§ **Instructions for the task**: Omit the pictures, then reproduce every remaining record exactly.

==== Record extracts ====

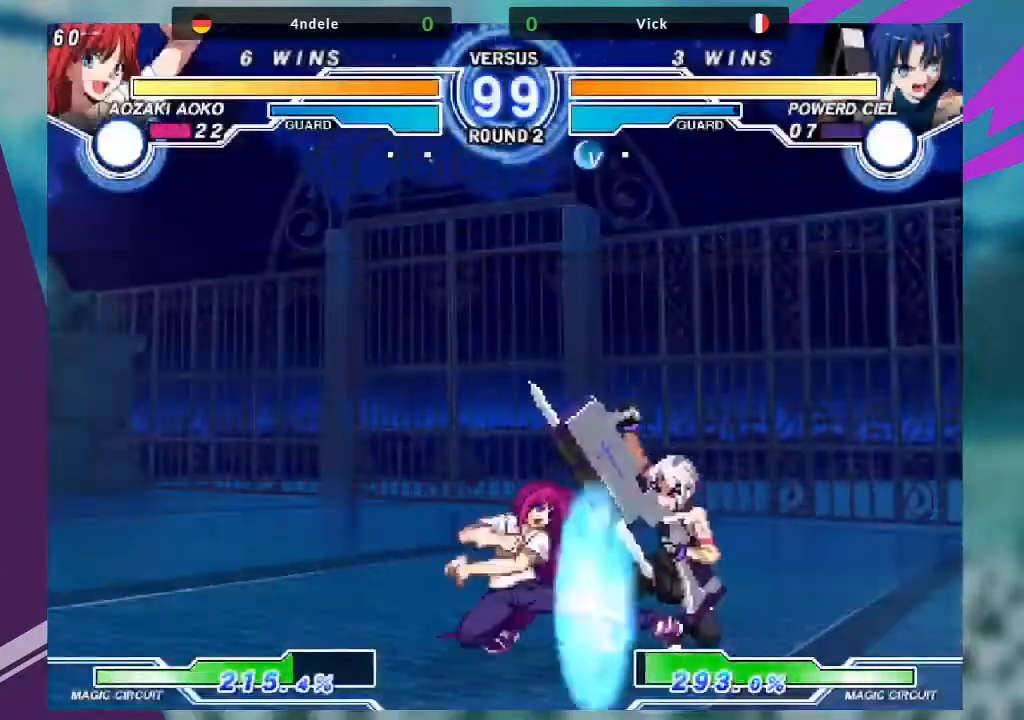
{"buttons": [], "left_stick": "down", "events": [[67, "SQUARE", "down"], [100, "SQUARE", "up"], [434, "left_stick", "down"]]}
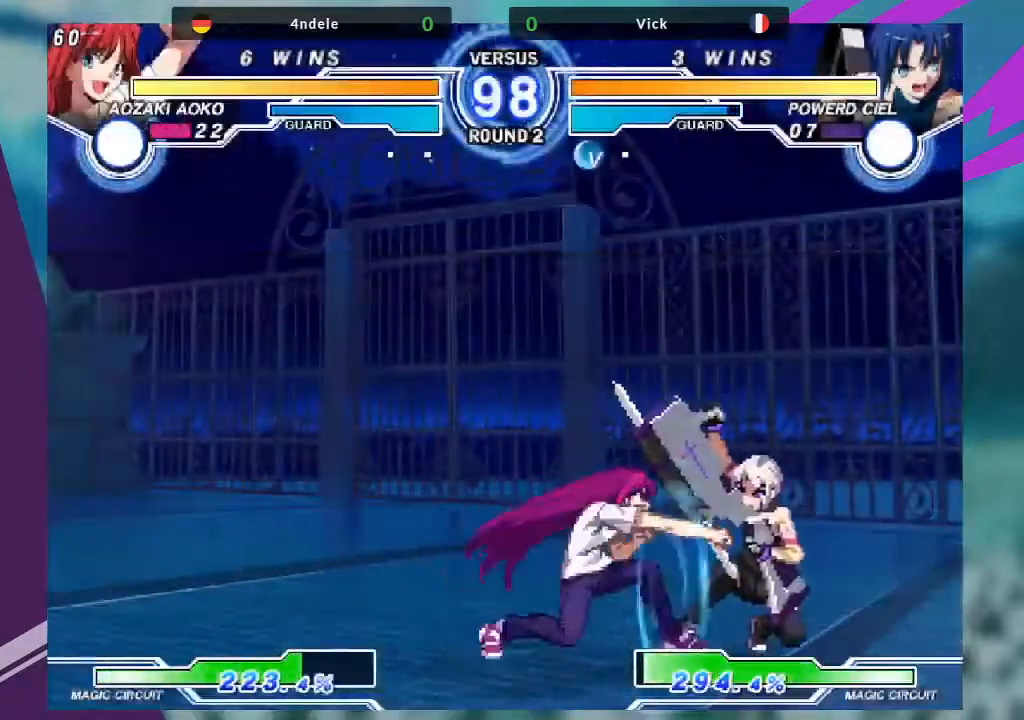
{"buttons": [], "left_stick": "down-right", "events": [[67, "left_stick", "down-left"], [233, "left_stick", "right"], [267, "R1", "down"], [334, "R1", "up"], [467, "left_stick", "down-right"]]}
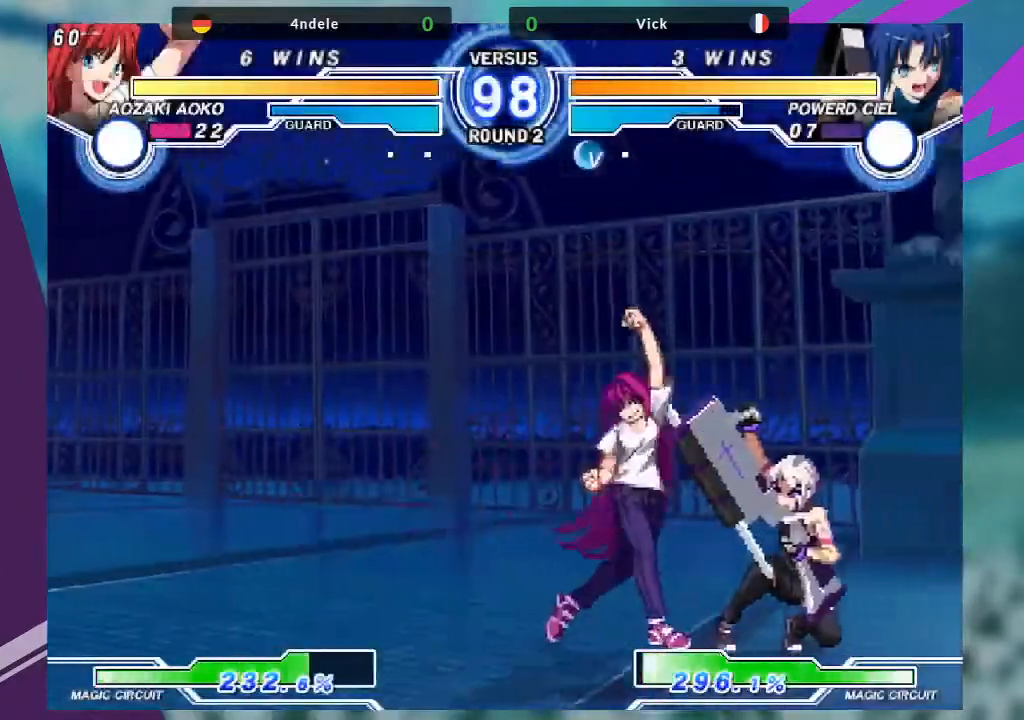
{"buttons": [], "left_stick": "center"}
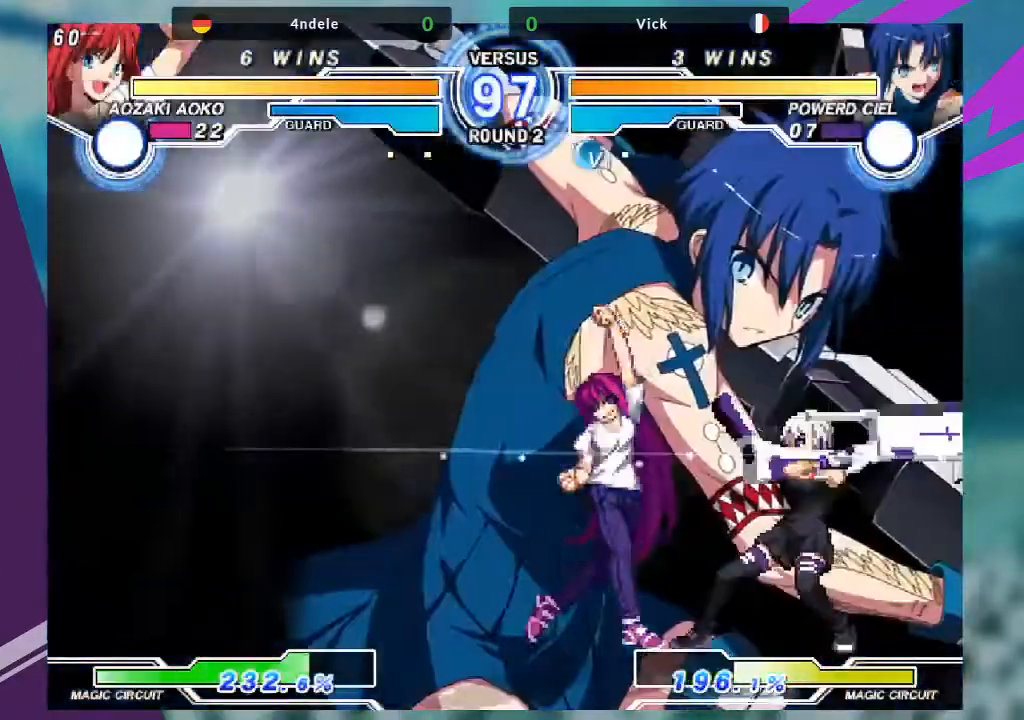
{"buttons": [], "left_stick": "center", "events": []}
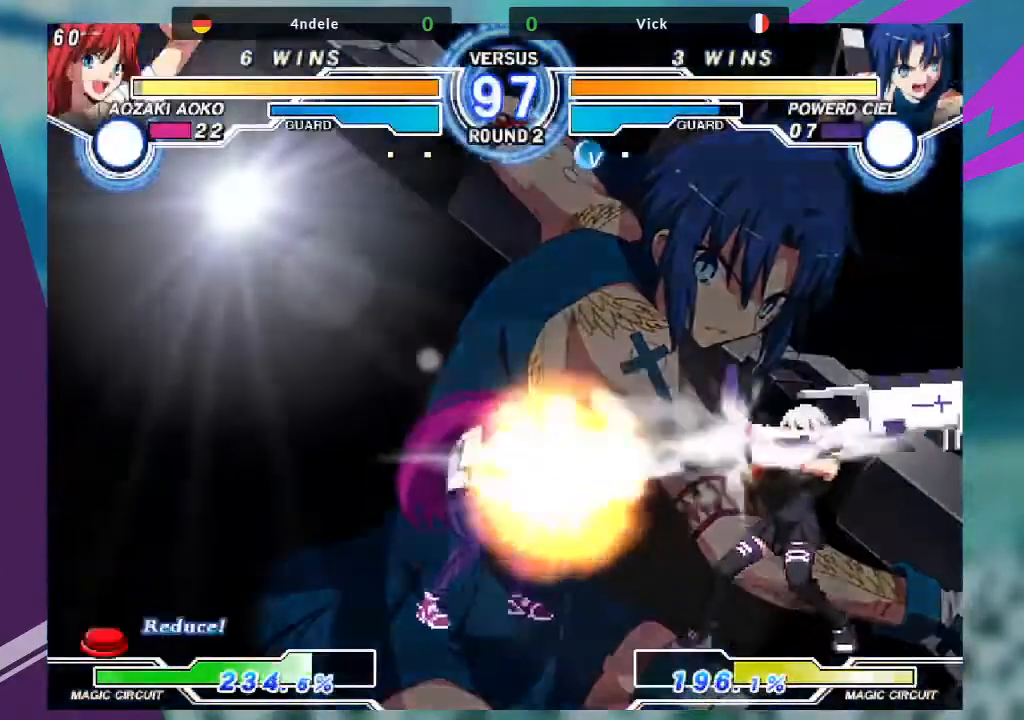
{"buttons": [], "left_stick": "center", "events": []}
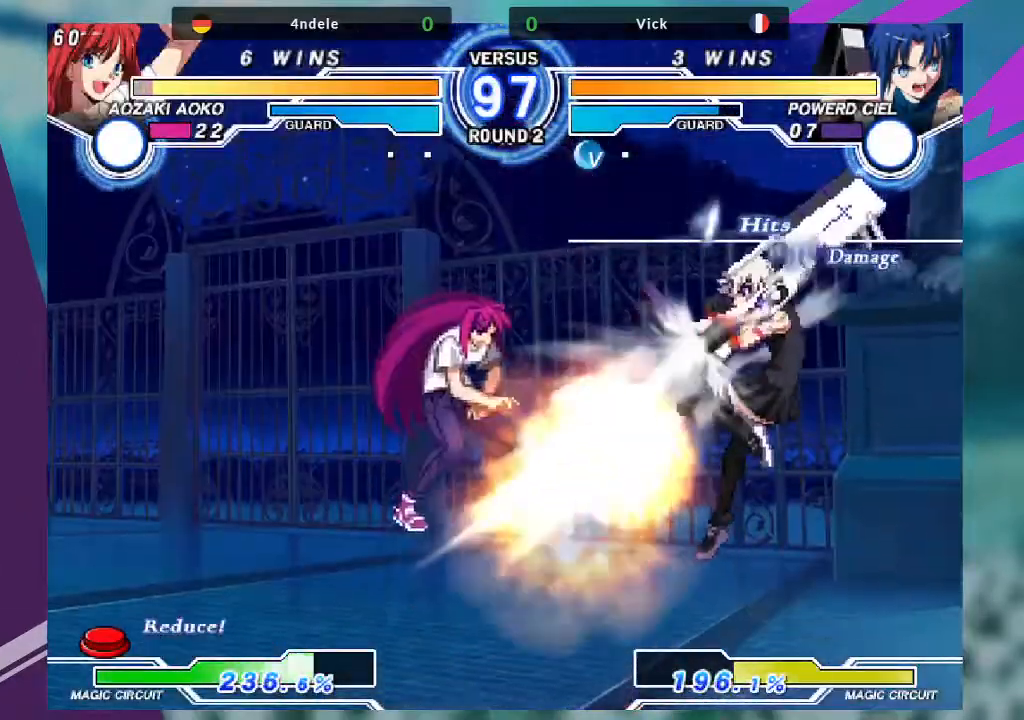
{"buttons": [], "left_stick": "center", "events": []}
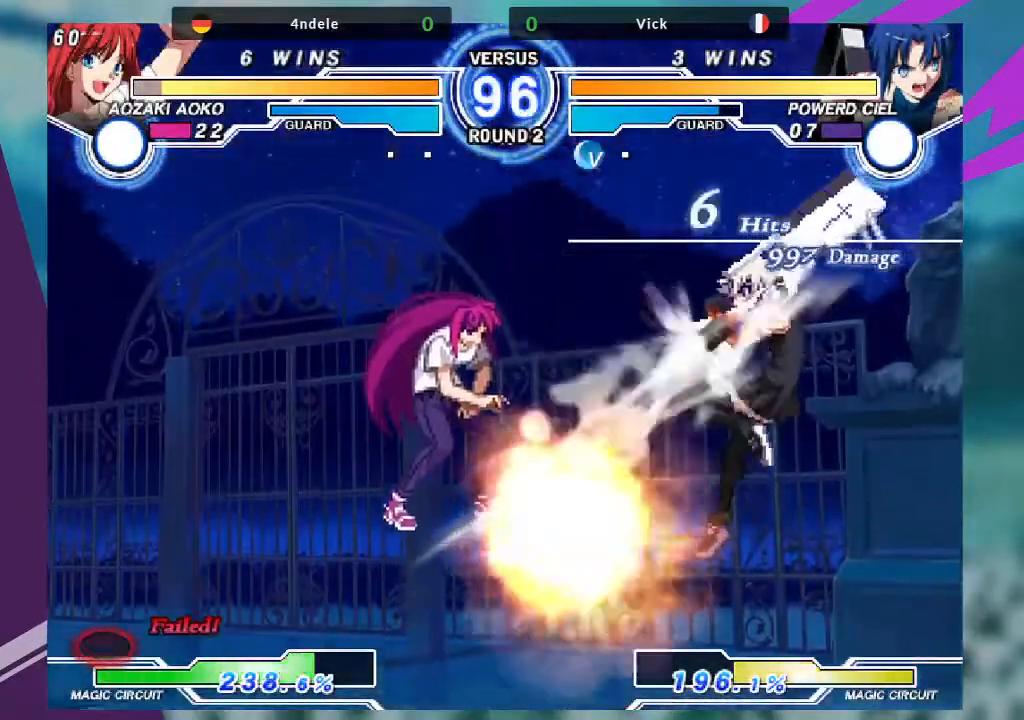
{"buttons": [], "left_stick": "center", "events": []}
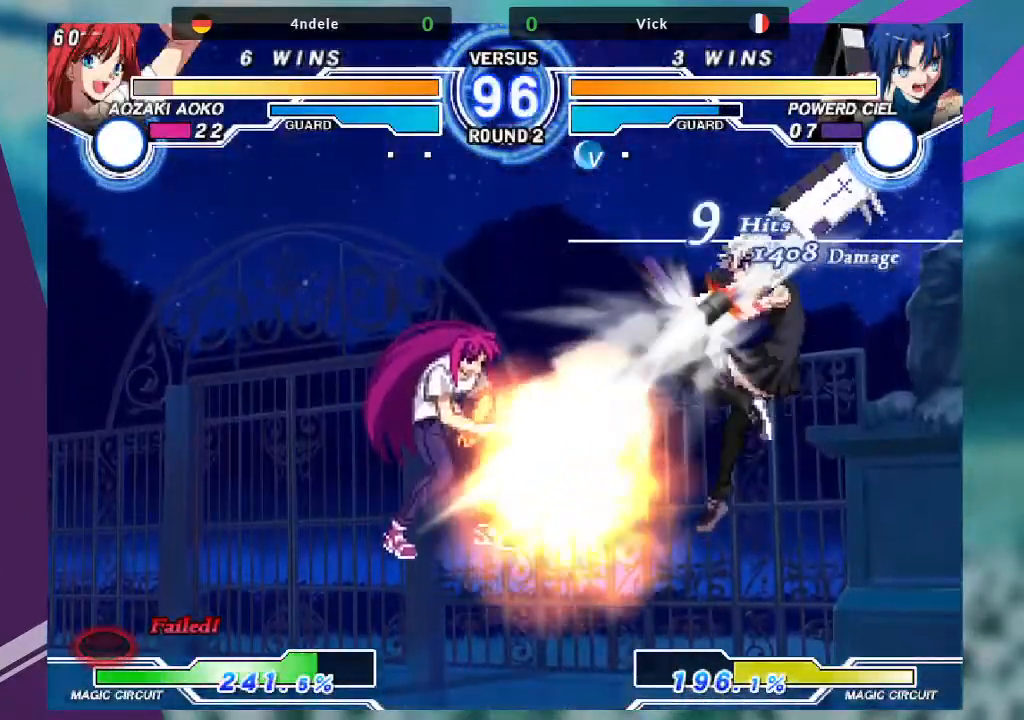
{"buttons": [], "left_stick": "center", "events": []}
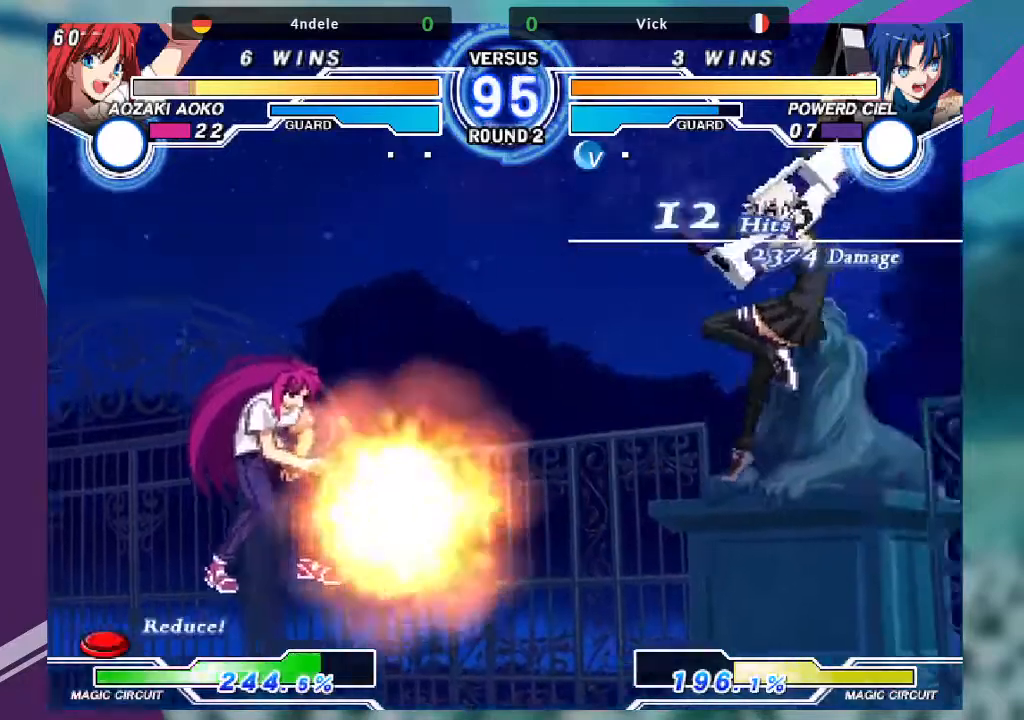
{"buttons": [], "left_stick": "center", "events": []}
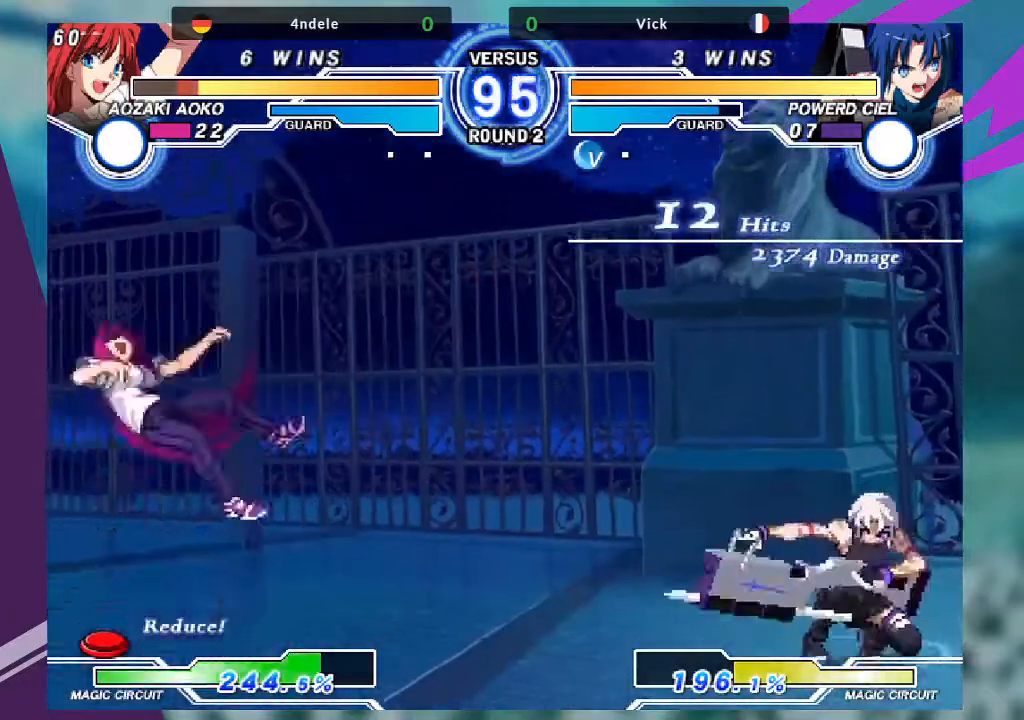
{"buttons": [], "left_stick": "left", "events": [[267, "left_stick", "left"], [334, "left_stick", "center"], [434, "left_stick", "left"]]}
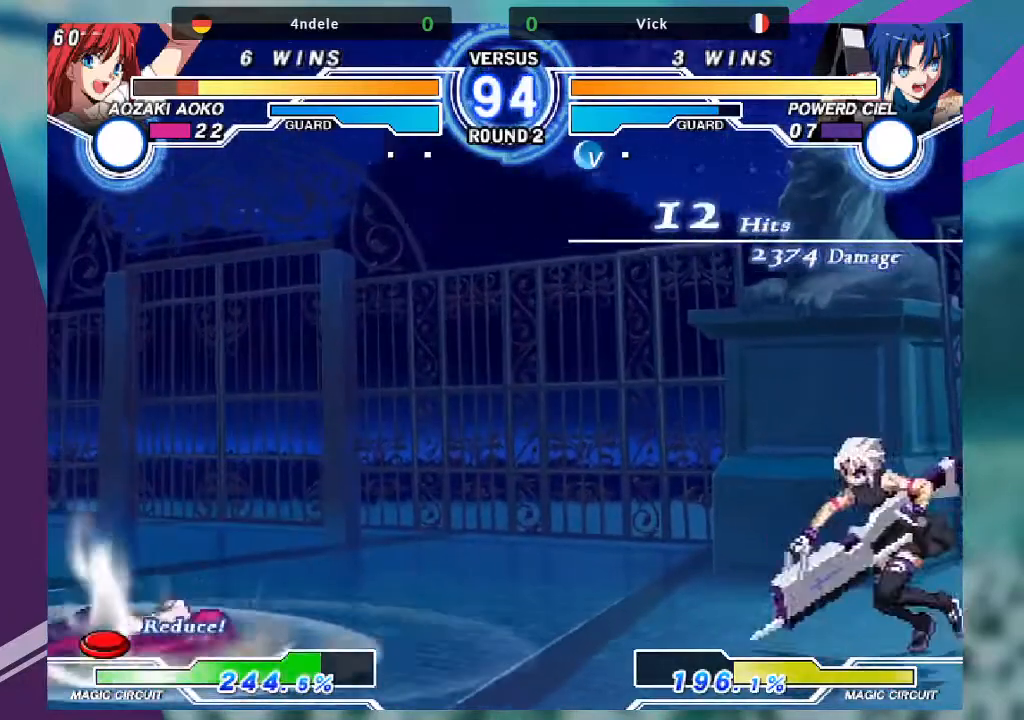
{"buttons": [], "left_stick": "center", "events": [[167, "left_stick", "up-left"], [301, "left_stick", "center"], [367, "left_stick", "left"], [434, "left_stick", "center"]]}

====

§ **Answer section**:
{"buttons": [], "left_stick": "down", "events": [[67, "SQUARE", "down"], [100, "SQUARE", "up"], [434, "left_stick", "down"]]}
{"buttons": [], "left_stick": "down-right", "events": [[67, "left_stick", "down-left"], [233, "left_stick", "right"], [267, "R1", "down"], [334, "R1", "up"], [467, "left_stick", "down-right"]]}
{"buttons": [], "left_stick": "center"}
{"buttons": [], "left_stick": "center", "events": []}
{"buttons": [], "left_stick": "center", "events": []}
{"buttons": [], "left_stick": "center", "events": []}
{"buttons": [], "left_stick": "center", "events": []}
{"buttons": [], "left_stick": "center", "events": []}
{"buttons": [], "left_stick": "center", "events": []}
{"buttons": [], "left_stick": "left", "events": [[267, "left_stick", "left"], [334, "left_stick", "center"], [434, "left_stick", "left"]]}
{"buttons": [], "left_stick": "center", "events": [[167, "left_stick", "up-left"], [301, "left_stick", "center"], [367, "left_stick", "left"], [434, "left_stick", "center"]]}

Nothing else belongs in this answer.